G3-2-1 (third antibody) comprises the heavy chain variable region of HCDR1 shown in SEQ ID NO:25, HCDR2 shown in SEQ ID NO:26 and HCDR3 shown in SEQ ID NO:27, and the light chain variable region comprising LCDR1 shown in SEQ ID NO:28, LCDR2 shown in SEQ ID NO:29 and LCDR3 shown in SEQ ID NO: 30.

G3-2-3 (fourth antibody) comprises the heavy chain variable region of HCDR1 shown in SEQ ID NO:31, HCDR2 shown in SEQ ID NO:32 and HCDR3 shown in SEQ ID NO:33, and the light chain variable region comprising LCDR1 shown in SEQ ID NO:34, LCDR2 shown in SEQ ID NO:35 and LCDR3 shown in SEQ ID NO: 36.

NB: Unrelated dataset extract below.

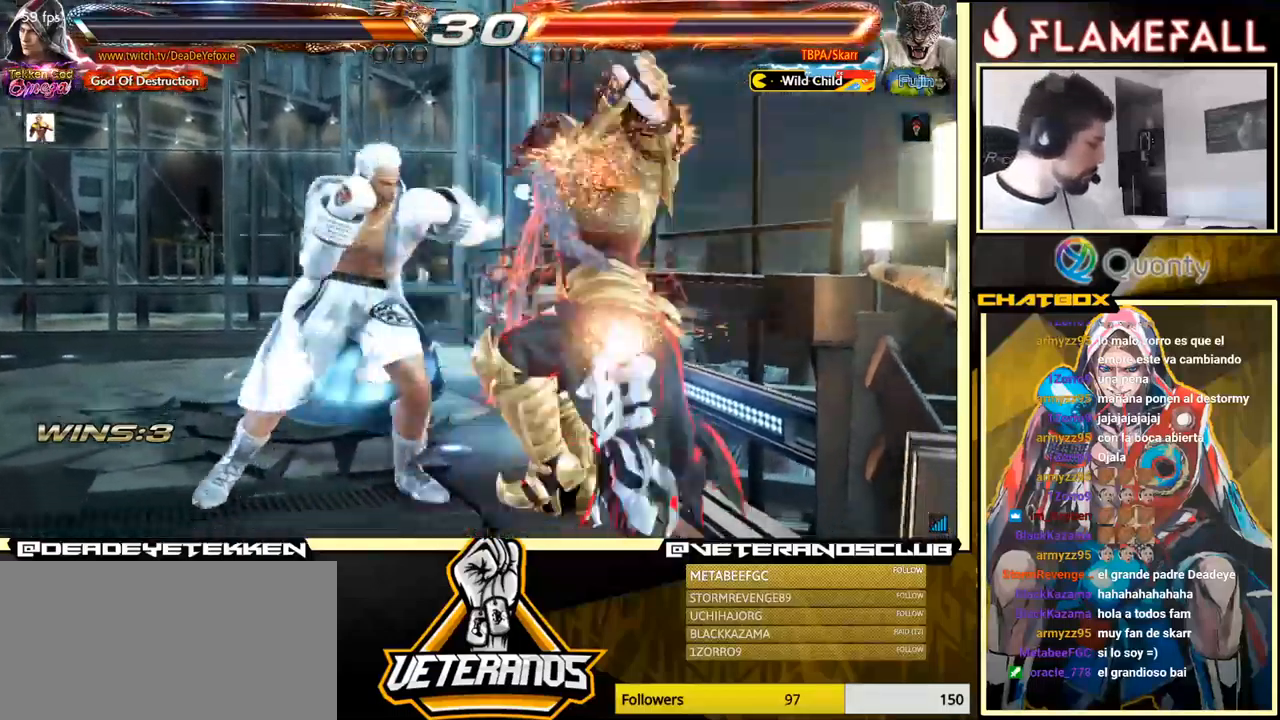
{"buttons": ["X"], "left_stick": "left", "events": [[17, "A", "down"], [117, "A", "up"], [117, "X", "down"], [183, "X", "up"], [233, "X", "down"], [267, "X", "up"], [317, "X", "down"], [383, "X", "up"], [433, "X", "down"]]}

Example 3: determination of epitopes

And (4) performing bioinformatics analysis on the Galectin-3, predicting binding sites, synthesizing 88 corresponding short overlapping peptides, coupling the short peptides to carrier protein, and detecting by using an enzyme-linked immunosorbent assay.

The short peptide fusion protein was coated at a concentration of 5. Mu.g/ml (PBS adjusted antibody concentration), 100. Mu.L per well was plated on a 96-well plate, reacted overnight at 4 ℃ and blocked for 2 hours by adding 130. Mu.L of BSA containing 1% per well.

The primary antibody, secondary antibody, tertiary antibody, and fourth antibody obtained in example 2 at 4ng/ml were labeled, and 50. Mu.L per well was added to 96 wells; PBST was washed 5 times. An antibody other than itself labeled with biotin was used as the detection antibody. The corresponding wells were tested in an amount of 50 μ L per well. The specific antigen-binding epitope of the antibody is obtained according to the interaction between the fusion short peptide and the antibody and the binding firmness.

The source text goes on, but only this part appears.